1. ## Limit, derivation, help please

Hi! I need some help in the following problems.

1. What is the limit if n tends to infinity:

[(n+2) choose 2]/(n choose 2)]^n

2. Derivation

y=(4^x-x^4)/log(7)x; that is the seven-based log of x

3. Derivation

y=ln[e^x+e^(-x)]

4. Limit if x tends to zero

1/[e^(2x)-1]-1/2x

Thanks a lot.

2. Originally Posted by csodacsiga
[(n+2) choose 2]/(n choose 2)]^n
Hint: $\displaystyle {a\choose 2} = \frac{a(a-1)}{2}$

2. Derivation

y=(4^x-x^4)/log(7)x; that is the seven-based log of x
This is the same as,
$\displaystyle y= \frac{e^{\ln 4 x} - x^4}{\left( \frac{\ln x}{\ln 7} \right)}$
Now apply the quotient rule.

y=ln[e^x+e^(-x)]
With chain rule we get,
$\displaystyle (e^x + e^{-x})' \cdot \frac{1}{e^x + e^{-x}} = \frac{e^x - e^{-x}}{e^x + e^{-x}}$

4. Limit if x tends to zero

1/[e^(2x)-1]-1/2x

Thanks a lot.
This one is not clear.

3. For 1., $\displaystyle {n+2\choose2}\bigg/{n\choose2} = \frac{\frac12(n+2)(n+1)}{\frac12n(n-1)} = 1+\frac{4n+2}{n(n-1)}$. So $\displaystyle \left({n+2\choose2}\bigg/{n\choose2}\right)^{\!\!n} = \left(1+\frac{4n+2}{n(n-1)}\right)^{\!\!n}$. This looks as

though it should be close to $\displaystyle \bigl(1+\tfrac4n\bigr)^n$, which has the limit $\displaystyle e^4$ as $\displaystyle n\to\infty$.

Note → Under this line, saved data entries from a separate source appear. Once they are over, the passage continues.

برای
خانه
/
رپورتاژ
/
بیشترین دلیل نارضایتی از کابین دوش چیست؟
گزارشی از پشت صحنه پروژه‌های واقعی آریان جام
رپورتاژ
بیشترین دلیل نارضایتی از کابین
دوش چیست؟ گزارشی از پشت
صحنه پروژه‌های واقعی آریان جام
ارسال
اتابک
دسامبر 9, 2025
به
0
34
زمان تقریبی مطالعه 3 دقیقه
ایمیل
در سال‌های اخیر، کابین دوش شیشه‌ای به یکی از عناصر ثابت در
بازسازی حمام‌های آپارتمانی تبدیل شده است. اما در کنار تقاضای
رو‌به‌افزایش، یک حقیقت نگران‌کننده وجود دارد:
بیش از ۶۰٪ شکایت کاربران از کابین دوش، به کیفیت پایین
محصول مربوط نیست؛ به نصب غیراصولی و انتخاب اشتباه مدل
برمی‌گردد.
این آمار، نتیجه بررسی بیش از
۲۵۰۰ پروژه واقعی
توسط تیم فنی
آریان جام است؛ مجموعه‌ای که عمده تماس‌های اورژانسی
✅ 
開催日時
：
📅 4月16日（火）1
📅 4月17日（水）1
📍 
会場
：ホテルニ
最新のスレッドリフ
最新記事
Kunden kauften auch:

To justify that guess, you could take the logarithm of $\displaystyle \left(1+\frac{4n+2}{n(n-1)}\right)^{\!\!n}$ and show that it tends to 4 as $\displaystyle n\to\infty$.

4. Thank you both for the great helps.

1/[e^(2x)-1]-1/2x is

(one over (e to the power of two x) minus one) minus one over two x

5. Originally Posted by csodacsiga
Thank you both for the great helps.

1/[e^(2x)-1]-1/2x is

(one over (e to the power of two x) minus one) minus one over two x
$\displaystyle \frac1{e^{2x}-1} - \frac1{2x} = \frac{1+2x-e^{2x}}{2x(e^{2x}-1)}$. Now apply l'Hôpital two or three times.

6. I assume this is it:

$\displaystyle \lim_{x\to 0}\frac{1}{e^{2x}-1}-\frac{1}{2x}$?.

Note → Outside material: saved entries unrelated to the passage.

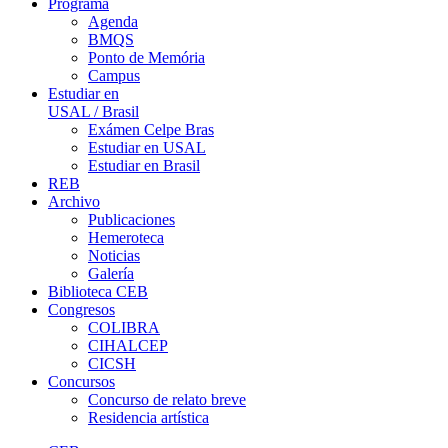
Programa
Agenda
BMQS
Ponto de Memória
Campus
Estudiar en
USAL / Brasil
Exámen Celpe Bras
Estudiar en USAL
Estudiar en Brasil
REB
Archivo
Publicaciones
Hemeroteca
Noticias
Galería
Biblioteca CEB
Congresos
COLIBRA
CIHALCEP
CICSH
Concursos
Concurso de relato breve
Residencia artística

We can be lazy and use ol' L'Hopital.

Rewrite:

$\displaystyle \frac{-1}{2}\displaystyle{\lim_{x\to 0}\frac{-2x+e^{2x}-1}{x(e^{2x}-1)}}$

L'Hopital:

$\displaystyle \displaystyle{-\lim_{x\to 0}\frac{e^{2x}-1}{2xe^{2x}+e^{2x}-1}}$

L'Hopital again:

$\displaystyle \displaystyle{-\lim_{x\to 0}\frac{1}{2x+2}}$

Now, we can see it?.

Now, try it without L'Hopital. That is 'funner'.